# ID PLZ



## max95xl (Nov 13, 2004)

seller sold as manny but.....


----------



## hastatus (Jan 16, 2003)

Appears to be S. rhombeus. Need a better photo without so much reflection off teh body.


----------



## jonscilz (Dec 2, 2004)

looks kinda like a rhom to me, but the eyes remind me of a manny... get a few better pics and well be able to ID...


----------



## max95xl (Nov 13, 2004)

another pic.
is this manny?


----------



## Joga Bonito (Oct 30, 2004)

i think its a rhom


----------



## max95xl (Nov 13, 2004)

.....


----------



## Winkyee (Feb 17, 2003)

It really looks like rhom to me


----------



## Judazzz (Jan 13, 2003)

I'm 99.99% sure that's no Manueli (no dark *V*-shape and clear terminal band on the tail)- looks like a Rhom to me as well...
Beautiful fish, btw


----------



## elTwitcho (Jun 22, 2004)

The head shape looks wrong for manuelli as well.

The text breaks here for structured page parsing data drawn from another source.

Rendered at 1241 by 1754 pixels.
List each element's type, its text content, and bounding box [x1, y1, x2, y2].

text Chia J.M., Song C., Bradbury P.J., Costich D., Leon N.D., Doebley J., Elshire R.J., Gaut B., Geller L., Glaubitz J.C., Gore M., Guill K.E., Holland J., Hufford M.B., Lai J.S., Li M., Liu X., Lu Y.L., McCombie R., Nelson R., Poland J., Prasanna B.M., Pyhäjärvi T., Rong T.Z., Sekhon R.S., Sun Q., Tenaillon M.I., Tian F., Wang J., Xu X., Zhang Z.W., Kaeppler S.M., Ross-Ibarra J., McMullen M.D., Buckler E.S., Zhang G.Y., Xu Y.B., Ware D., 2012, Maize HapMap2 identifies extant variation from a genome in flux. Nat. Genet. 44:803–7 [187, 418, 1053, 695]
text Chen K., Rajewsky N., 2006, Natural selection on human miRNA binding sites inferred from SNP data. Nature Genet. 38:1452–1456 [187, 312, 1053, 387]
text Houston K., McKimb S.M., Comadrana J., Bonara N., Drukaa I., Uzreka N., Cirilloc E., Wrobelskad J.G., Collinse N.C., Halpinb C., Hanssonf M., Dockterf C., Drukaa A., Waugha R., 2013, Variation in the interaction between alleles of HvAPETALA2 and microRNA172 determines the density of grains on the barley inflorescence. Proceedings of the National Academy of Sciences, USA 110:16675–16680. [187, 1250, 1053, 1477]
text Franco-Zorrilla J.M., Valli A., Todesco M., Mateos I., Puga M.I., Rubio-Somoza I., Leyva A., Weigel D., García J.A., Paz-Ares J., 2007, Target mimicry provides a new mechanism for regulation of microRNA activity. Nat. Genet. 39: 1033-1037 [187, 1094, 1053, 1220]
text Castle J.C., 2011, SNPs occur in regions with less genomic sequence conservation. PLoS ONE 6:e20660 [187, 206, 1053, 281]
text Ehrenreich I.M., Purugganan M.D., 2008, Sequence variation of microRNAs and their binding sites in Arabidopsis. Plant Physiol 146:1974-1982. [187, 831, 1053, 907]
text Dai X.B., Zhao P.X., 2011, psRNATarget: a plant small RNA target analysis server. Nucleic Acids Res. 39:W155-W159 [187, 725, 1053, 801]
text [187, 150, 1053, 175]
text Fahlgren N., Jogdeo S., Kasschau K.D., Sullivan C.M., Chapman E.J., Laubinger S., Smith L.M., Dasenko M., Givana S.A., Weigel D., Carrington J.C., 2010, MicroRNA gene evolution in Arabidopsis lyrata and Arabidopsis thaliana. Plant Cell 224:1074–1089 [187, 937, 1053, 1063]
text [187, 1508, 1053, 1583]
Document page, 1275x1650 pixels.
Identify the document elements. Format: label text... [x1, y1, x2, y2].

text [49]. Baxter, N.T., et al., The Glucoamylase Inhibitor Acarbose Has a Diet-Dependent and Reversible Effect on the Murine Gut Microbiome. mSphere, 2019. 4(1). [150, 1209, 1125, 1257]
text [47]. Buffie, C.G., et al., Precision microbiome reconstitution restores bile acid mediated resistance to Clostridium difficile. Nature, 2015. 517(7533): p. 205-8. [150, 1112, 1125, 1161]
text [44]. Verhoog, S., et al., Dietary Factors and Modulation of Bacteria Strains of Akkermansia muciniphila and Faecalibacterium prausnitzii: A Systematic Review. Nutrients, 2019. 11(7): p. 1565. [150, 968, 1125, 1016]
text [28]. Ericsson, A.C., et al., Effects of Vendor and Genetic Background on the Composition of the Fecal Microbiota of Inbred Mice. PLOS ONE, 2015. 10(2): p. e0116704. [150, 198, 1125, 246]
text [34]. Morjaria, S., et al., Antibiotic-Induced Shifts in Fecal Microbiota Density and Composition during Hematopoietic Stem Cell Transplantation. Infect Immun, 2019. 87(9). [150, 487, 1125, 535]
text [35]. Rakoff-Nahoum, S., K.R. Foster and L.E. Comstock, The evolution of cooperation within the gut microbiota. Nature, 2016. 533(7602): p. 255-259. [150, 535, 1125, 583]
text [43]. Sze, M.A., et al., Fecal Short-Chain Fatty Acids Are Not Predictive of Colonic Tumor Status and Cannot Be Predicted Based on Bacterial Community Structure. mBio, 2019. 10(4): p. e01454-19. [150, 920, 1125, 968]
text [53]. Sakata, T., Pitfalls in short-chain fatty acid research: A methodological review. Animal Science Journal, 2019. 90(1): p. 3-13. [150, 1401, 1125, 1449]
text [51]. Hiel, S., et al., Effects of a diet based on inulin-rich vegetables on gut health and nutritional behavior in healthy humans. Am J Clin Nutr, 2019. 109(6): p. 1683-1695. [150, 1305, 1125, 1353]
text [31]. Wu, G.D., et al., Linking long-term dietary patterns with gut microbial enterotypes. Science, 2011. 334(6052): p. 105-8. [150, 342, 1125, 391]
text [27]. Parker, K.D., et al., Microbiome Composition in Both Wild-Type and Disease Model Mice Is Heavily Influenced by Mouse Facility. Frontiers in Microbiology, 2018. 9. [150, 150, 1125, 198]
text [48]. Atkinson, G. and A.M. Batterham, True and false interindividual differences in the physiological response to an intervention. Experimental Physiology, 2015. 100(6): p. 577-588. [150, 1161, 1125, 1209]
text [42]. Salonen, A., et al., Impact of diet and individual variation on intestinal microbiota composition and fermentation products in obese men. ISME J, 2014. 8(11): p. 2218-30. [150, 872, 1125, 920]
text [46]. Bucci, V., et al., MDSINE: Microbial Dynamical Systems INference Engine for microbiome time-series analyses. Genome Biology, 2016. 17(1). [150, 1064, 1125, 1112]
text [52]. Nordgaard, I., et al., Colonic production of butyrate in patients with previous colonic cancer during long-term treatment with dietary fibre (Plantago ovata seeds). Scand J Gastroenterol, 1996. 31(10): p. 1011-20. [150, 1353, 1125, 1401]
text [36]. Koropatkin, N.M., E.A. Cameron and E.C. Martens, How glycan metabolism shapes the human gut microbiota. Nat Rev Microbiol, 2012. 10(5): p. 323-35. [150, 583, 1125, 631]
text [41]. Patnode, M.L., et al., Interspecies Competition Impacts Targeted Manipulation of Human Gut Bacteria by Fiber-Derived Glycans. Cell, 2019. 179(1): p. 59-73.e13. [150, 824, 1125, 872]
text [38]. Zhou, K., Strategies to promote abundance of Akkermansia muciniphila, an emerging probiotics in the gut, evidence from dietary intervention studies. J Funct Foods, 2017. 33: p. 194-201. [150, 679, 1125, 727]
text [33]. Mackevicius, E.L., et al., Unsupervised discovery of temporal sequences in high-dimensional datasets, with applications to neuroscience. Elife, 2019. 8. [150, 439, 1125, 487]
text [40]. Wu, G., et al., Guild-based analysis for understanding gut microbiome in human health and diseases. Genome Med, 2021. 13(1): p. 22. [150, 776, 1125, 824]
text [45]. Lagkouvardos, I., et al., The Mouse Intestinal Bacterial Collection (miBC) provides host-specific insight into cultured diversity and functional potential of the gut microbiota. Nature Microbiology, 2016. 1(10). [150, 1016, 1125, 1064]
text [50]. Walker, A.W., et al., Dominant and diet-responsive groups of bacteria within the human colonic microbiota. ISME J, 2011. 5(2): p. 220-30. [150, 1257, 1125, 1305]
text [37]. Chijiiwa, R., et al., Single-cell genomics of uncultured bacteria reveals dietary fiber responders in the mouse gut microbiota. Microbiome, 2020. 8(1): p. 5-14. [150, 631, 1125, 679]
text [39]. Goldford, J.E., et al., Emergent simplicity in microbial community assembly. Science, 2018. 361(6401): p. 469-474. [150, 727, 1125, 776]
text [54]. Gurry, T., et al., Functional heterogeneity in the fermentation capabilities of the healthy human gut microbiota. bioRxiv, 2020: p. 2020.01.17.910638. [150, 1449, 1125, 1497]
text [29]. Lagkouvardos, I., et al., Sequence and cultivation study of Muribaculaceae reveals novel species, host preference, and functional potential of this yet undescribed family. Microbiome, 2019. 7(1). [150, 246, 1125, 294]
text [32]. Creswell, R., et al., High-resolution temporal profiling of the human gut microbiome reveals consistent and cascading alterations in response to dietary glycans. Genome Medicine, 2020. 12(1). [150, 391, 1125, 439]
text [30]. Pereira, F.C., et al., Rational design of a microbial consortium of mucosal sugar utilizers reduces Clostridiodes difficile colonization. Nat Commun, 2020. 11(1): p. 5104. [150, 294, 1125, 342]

Might not be a good way to ID or not, but I can see a difference in manuelli head structure over most other serras (not gouldingi but then you don't see alot of those anyway).


----------



## hastatus (Jan 16, 2003)

Without a good view of the body spotting, its very likely S. rhombeus. Both gouldingi and manueli have more of a chato (bulldog) face at young ages like that one.


----------